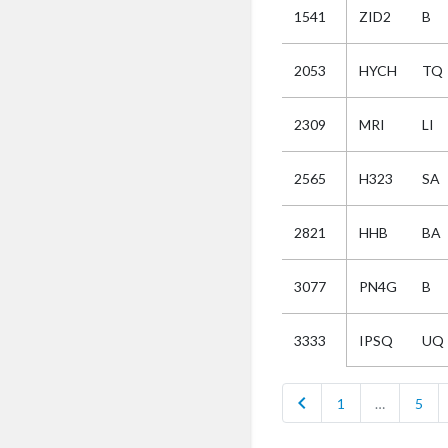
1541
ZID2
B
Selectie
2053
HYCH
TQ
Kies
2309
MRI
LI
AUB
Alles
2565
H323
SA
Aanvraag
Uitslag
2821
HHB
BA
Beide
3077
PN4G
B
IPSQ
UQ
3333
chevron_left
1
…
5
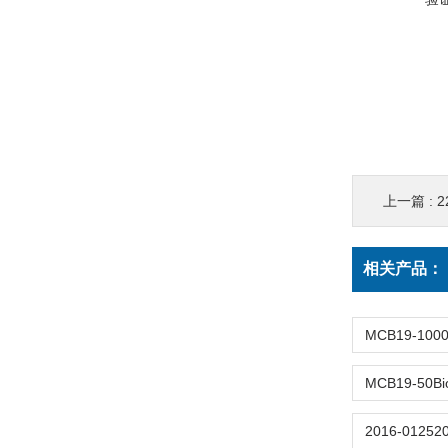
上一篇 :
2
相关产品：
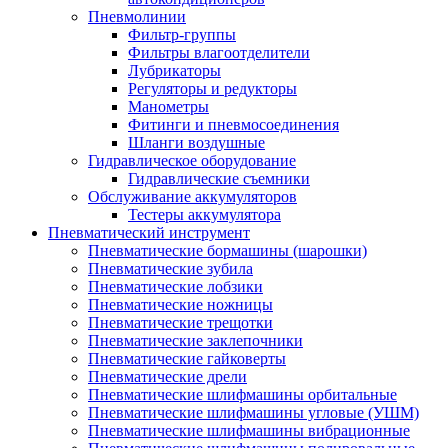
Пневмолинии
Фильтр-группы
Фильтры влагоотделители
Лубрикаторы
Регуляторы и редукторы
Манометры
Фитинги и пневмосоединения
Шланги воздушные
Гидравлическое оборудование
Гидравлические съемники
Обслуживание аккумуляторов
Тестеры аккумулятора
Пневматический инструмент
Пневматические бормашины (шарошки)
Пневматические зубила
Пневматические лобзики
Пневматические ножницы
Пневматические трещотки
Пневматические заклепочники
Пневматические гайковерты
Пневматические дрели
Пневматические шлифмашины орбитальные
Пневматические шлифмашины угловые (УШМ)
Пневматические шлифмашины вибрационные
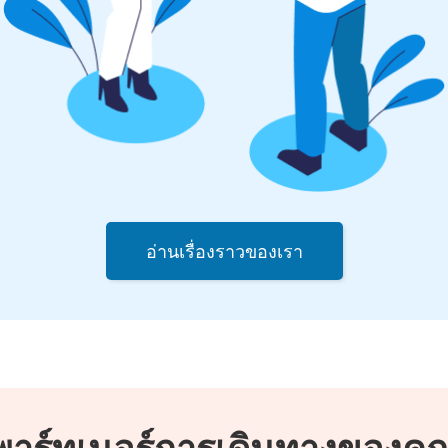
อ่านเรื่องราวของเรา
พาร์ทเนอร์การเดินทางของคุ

* * *

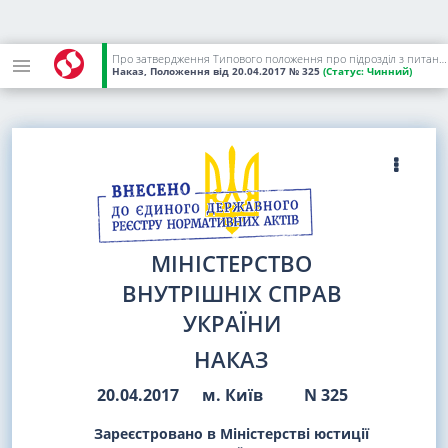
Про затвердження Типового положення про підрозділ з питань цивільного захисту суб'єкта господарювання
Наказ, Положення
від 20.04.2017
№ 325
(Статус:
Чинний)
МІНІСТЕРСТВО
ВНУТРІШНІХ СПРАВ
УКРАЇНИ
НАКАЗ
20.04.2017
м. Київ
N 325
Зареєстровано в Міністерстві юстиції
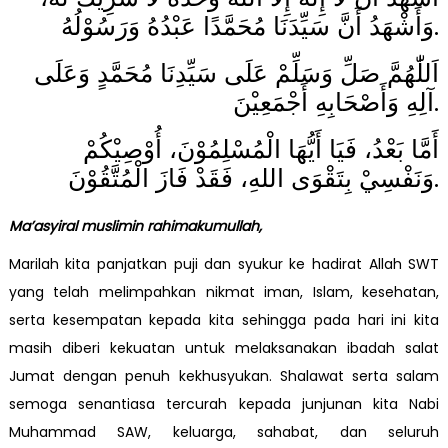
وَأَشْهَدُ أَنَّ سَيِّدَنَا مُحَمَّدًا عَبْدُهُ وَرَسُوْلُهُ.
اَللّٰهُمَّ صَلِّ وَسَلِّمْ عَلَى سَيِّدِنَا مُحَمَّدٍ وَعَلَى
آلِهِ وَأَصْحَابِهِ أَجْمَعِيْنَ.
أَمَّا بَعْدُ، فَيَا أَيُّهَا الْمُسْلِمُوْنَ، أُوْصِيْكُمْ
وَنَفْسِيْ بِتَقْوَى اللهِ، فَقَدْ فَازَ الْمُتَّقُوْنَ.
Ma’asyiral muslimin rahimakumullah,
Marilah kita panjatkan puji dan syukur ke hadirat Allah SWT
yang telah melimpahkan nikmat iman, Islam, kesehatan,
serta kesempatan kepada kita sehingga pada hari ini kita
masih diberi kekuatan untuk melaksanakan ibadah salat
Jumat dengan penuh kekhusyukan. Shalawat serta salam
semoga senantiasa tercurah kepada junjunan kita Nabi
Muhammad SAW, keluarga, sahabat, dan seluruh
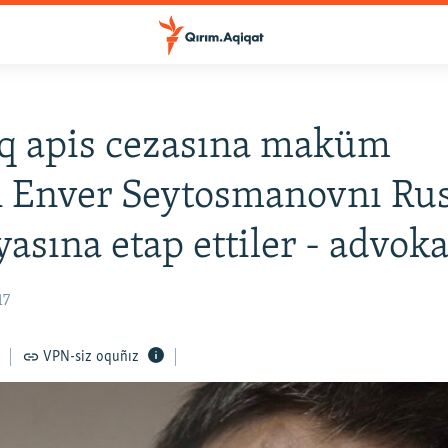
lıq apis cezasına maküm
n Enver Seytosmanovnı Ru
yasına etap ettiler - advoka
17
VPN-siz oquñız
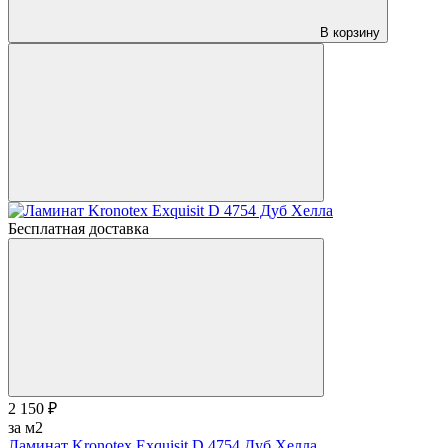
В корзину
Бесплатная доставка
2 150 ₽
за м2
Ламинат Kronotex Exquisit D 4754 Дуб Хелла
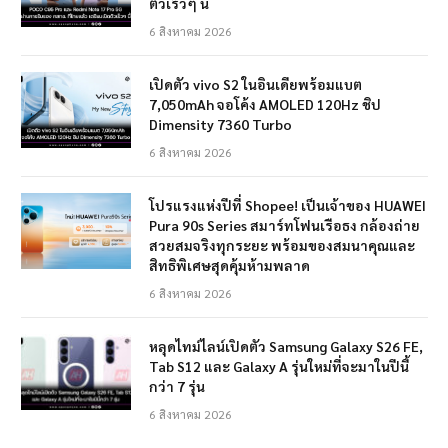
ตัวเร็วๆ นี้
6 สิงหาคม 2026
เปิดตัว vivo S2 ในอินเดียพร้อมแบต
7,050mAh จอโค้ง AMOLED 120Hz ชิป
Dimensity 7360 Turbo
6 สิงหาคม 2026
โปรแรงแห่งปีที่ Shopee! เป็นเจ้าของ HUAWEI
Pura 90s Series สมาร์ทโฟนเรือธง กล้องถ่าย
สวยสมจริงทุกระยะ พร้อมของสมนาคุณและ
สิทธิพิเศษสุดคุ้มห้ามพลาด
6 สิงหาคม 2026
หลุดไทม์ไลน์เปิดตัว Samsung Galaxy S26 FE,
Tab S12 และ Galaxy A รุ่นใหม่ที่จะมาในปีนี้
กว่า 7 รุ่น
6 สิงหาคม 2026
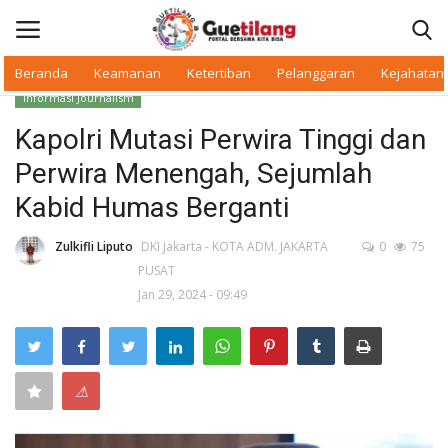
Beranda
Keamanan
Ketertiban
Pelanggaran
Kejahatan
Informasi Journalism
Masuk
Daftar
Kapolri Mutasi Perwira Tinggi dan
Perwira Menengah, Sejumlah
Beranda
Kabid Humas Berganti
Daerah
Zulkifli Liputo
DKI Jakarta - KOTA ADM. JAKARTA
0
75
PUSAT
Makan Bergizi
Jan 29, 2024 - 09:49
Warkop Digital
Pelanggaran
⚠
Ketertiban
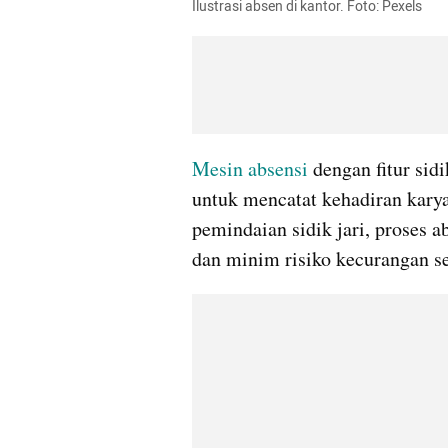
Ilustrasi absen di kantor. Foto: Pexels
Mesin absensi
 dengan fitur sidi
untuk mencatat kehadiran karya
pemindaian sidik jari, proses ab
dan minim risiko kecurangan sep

- Problem requirements
Copy the records word for word, starting at the line that contains "وَأَشْهَدُ أَنَّ سَيِّدَنَا" and stopping after the line that contains "Muhammad SAW, keluarga, sahabat, dan seluruh".

- Result of this task
وَأَشْهَدُ أَنَّ سَيِّدَنَا مُحَمَّدًا عَبْدُهُ وَرَسُوْلُهُ.
اَللّٰهُمَّ صَلِّ وَسَلِّمْ عَلَى سَيِّدِنَا مُحَمَّدٍ وَعَلَى
آلِهِ وَأَصْحَابِهِ أَجْمَعِيْنَ.
أَمَّا بَعْدُ، فَيَا أَيُّهَا الْمُسْلِمُوْنَ، أُوْصِيْكُمْ
وَنَفْسِيْ بِتَقْوَى اللهِ، فَقَدْ فَازَ الْمُتَّقُوْنَ.
Ma’asyiral muslimin rahimakumullah,
Marilah kita panjatkan puji dan syukur ke hadirat Allah SWT
yang telah melimpahkan nikmat iman, Islam, kesehatan,
serta kesempatan kepada kita sehingga pada hari ini kita
masih diberi kekuatan untuk melaksanakan ibadah salat
Jumat dengan penuh kekhusyukan. Shalawat serta salam
semoga senantiasa tercurah kepada junjunan kita Nabi
Muhammad SAW, keluarga, sahabat, dan seluruh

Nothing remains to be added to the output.